Special units in the $11$th cyclotomic field

Yes. Indeed $$ (1 + \zeta + \zeta^{10}) \, (\zeta + \zeta^4 + \zeta^7 + \zeta^{10}) = 1 $$ with $\sum_i a_i = 3$ and $\sum_i b_i = 4$; now change each $a_i$ to $a_i+3$ and each $b_i$ to $b_i+3$. (This is not the only solution: $(2+\zeta+\zeta^{-1})^{-1}$ also works with some room to spare.)


If I did this right there are a total of $1045 = 55 \cdot 19$ solutions, obtained from the following $19$ basic solutions by changing $a_i,b_i$ to $a_{ri+s\bmod 11}$ and $b_{ri+s \bmod 10}$ for all $s\bmod 11$ and $r=1,2,3,4,5$:

33433433433 | 33434343433
33434243433 | 33344344333
43424242434 | 34423532443
43234443234 | 34252525243
34251615243 | 33334543333
32344444323 | 42516161524
32434443423 | 52244344225
43244244234 | 54423132445
65421012456 | 42443334424
55331213355 | 44224542244
35234243253 | 35160706153
35160606153 | 33453135433
23253635232 | 35145154153
44214641244 | 12346564321
32463036423 | 33426162433
14642224641 | 45250505254
50274047205 | 34260706243
41615251614 | 15523532551
31608080613 | 23642324632

The solutions with $\sum_i a_i \zeta_i = 1+\zeta+\zeta^{10}$ and $(2+\zeta+\zeta^{10})^{-1}$ are in the first and fifth orbit respectively. Each orbit is of size $55$, not $11\cdot 10 = 110$, because every solution is fixed by some involution $(a_i,b_i) \leftrightarrow (s-a_i,b-a_i)$.

We seek units $\alpha := \sum_{i=0}^{10} a_i \zeta^i \in {\bf Z}[\zeta]$ and $\beta = \alpha^{-1}$ all of whose algebraic conjugates have absolute value at most $37$. (This condition is weaker than the required conditions that $a_i,b_i$ are nonnegative and sum to $36$ and $37$ respectively; we check this stricter condition at the end.) It is well known that every unit in a cyclotomic number field $F_N := {\bf Q}(e^{2\pi i/N})$ is a root of unity times a real unit; in our setting with $N=11$ this is equivalent to the observation that the $a_i$ and $b_i$ are symmetric under some reflection $i \leftrightarrow s-i$. I chose representatives that make the sequences $(a_i)$ and $(b_i)$ visibly symmetric.

Now let $v_j$ ($1\leq j\leq 5$) be the five embeddings into $\bf R$ of the real subfield $F_{11}^+ = {\bf Q}(\zeta+\zeta^{-1})$; and let $\lambda: (F_{11}^+)^* \to {\bf R}^5$ be the homomorphism $$ x \mapsto (\log|v_1(x)|, \log|v_2(x)|, \log|v_3(x)|, \log|v_4(x)|, \log|v_5(x)|). $$ The kernel of $\lambda$ is ${\pm 1}$, and the image of any element of norm $1$ is contained in the hyperplane $\{ (c_1,c_2,c_3,c_4,c_5) : \sum_{j=1}^5 c_j = 0 \}$. By the Dirichlet unit theorem, the group $U$ of units maps to a lattice in this hyperplane.

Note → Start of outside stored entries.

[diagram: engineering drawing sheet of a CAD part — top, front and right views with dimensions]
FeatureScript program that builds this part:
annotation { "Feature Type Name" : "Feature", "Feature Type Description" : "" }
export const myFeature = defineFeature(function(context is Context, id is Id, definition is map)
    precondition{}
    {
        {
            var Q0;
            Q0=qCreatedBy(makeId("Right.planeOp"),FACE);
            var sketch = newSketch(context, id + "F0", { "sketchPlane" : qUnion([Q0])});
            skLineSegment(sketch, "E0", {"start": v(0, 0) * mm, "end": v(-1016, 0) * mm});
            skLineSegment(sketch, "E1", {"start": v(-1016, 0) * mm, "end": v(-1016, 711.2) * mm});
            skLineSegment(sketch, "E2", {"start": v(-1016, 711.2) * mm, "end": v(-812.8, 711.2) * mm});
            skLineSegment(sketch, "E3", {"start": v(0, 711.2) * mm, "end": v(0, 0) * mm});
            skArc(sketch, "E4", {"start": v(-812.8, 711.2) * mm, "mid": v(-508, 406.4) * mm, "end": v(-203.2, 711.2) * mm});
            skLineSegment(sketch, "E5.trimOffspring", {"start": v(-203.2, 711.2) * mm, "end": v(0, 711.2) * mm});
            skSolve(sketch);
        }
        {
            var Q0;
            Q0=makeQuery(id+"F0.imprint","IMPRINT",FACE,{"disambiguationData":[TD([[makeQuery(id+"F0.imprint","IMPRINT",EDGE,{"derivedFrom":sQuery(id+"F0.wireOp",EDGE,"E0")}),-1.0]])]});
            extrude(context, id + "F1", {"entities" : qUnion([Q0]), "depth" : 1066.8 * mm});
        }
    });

For $F_{11}^+$ the units are "well-known"; we could also find generators for $U$, and thus for $\lambda(U)$, by consulting the LMFDB entry for $F_{11}^*$, or using the number-field routines of gp or similar packages.

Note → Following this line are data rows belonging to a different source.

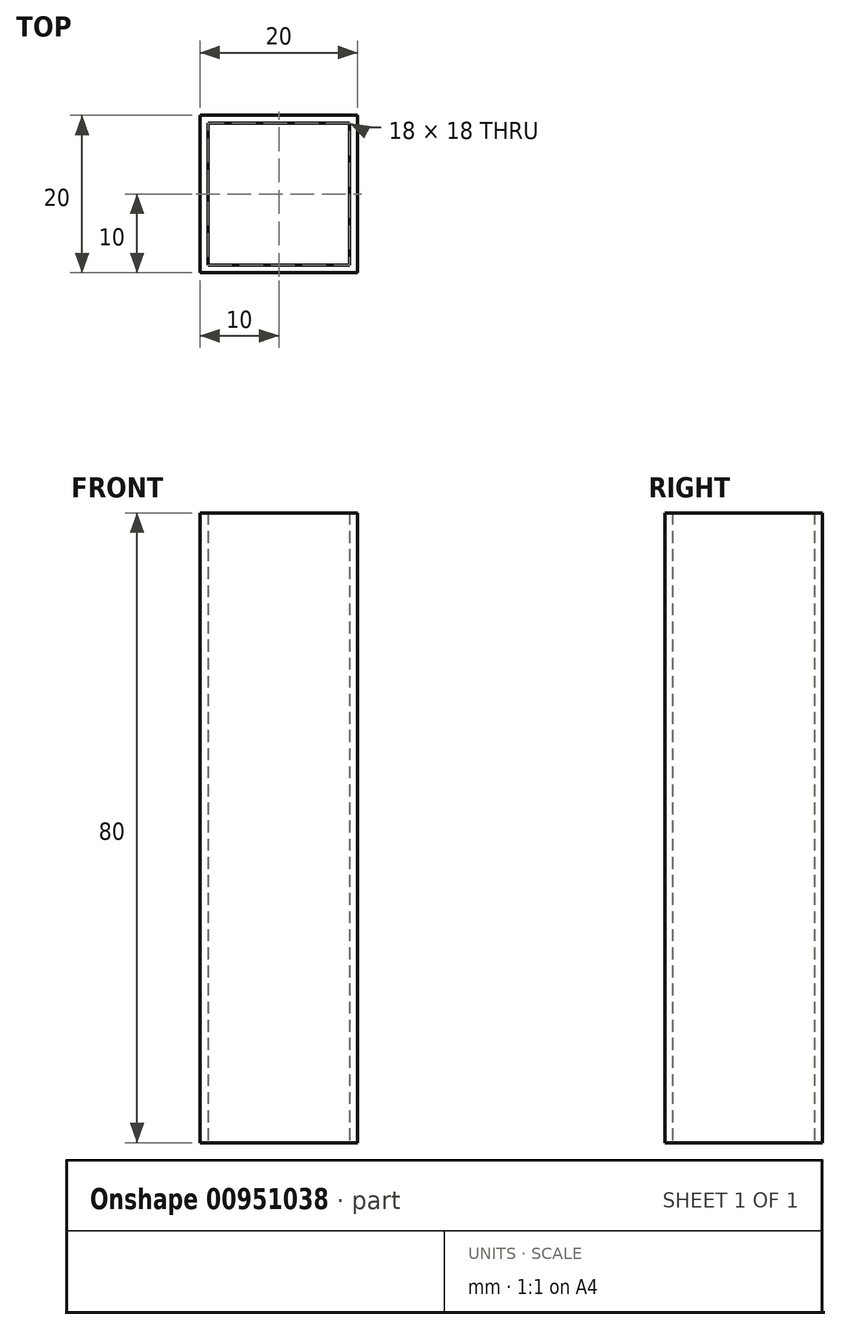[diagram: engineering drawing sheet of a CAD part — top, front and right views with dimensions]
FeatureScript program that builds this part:
annotation { "Feature Type Name" : "Feature", "Feature Type Description" : "" }
export const myFeature = defineFeature(function(context is Context, id is Id, definition is map)
    precondition{}
    {
        {
            var Q0;
            Q0=qCreatedBy(makeId("Top.planeOp"),FACE);
            var sketch = newSketch(context, id + "F0", { "sketchPlane" : qUnion([Q0])});
            skLineSegment(sketch, "E0.bottom", {"start": v(10, 10) * mm, "end": v(-10, 10) * mm});
            skLineSegment(sketch, "E0.top", {"start": v(10, -10) * mm, "end": v(-10, -10) * mm});
            skLineSegment(sketch, "E0.left", {"start": v(10, 10) * mm, "end": v(10, -10) * mm});
            skLineSegment(sketch, "E0.right", {"start": v(-10, 10) * mm, "end": v(-10, -10) * mm});
            skPoint(sketch, "E0.middle", {"position": v(0, 0) * mm});
            skLineSegment(sketch, "E1.bottom", {"start": v(9, 9) * mm, "end": v(-9, 9) * mm});
            skLineSegment(sketch, "E1.top", {"start": v(9, -9) * mm, "end": v(-9, -9) * mm});
            skLineSegment(sketch, "E1.left", {"start": v(9, 9) * mm, "end": v(9, -9) * mm});
            skLineSegment(sketch, "E1.right", {"start": v(-9, 9) * mm, "end": v(-9, -9) * mm});
            skSolve(sketch);
        }
        {
            var Q0;
            Q0=makeQuery(id+"F0.imprint","IMPRINT",FACE,{"disambiguationData":[TD([[makeQuery(id+"F0.imprint","IMPRINT",EDGE,{"derivedFrom":sQuery(id+"F0.wireOp",EDGE,"E0.bottom")}),1.0]])]});
            extrude(context, id + "F1", {"entities" : qUnion([Q0]), "depth" : 80 * mm, "offsetDistance" : 25 * mm});
        }
    });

We seek units satisfying the additional condition that $|c_j| \leq \log 37$ for each $j$. Thus they are lattice points in the sphere $$ \sum_{j=1}^5 c_j^2 \leq 5 (\log 37)^2 < 66. $$ I used the qfminim routine in gp to generate a list of all such lattice points; there are $5025$ nonzero $\pm$ pairs. For each one, I checked whether $\alpha = \sum_{i=0}^{10} a_i \zeta^i$ satisfies $A := \sum_i a_i \equiv 3 \bmod 11,$ and thus $B := \sum_{i=0}^{10} b_i \equiv 3^{-1} \equiv 4 \bmod 11.$ If so, then subtracting $\min_i a_i$ from each $a_i$ and $\min_i b_i$ from each $b_i$ makes the coefficients nonnegative. Then if $A \leq 36$ and $B \leq 37$, adding back $(36-A)/11$ to each $a_i$ and $(37-B)/11$ to each $b_i$ makes the sums exactly $36$ and $37$ respectively. Choosing one representative from each orbit yields the list of $19$ displayed at the start of this answer.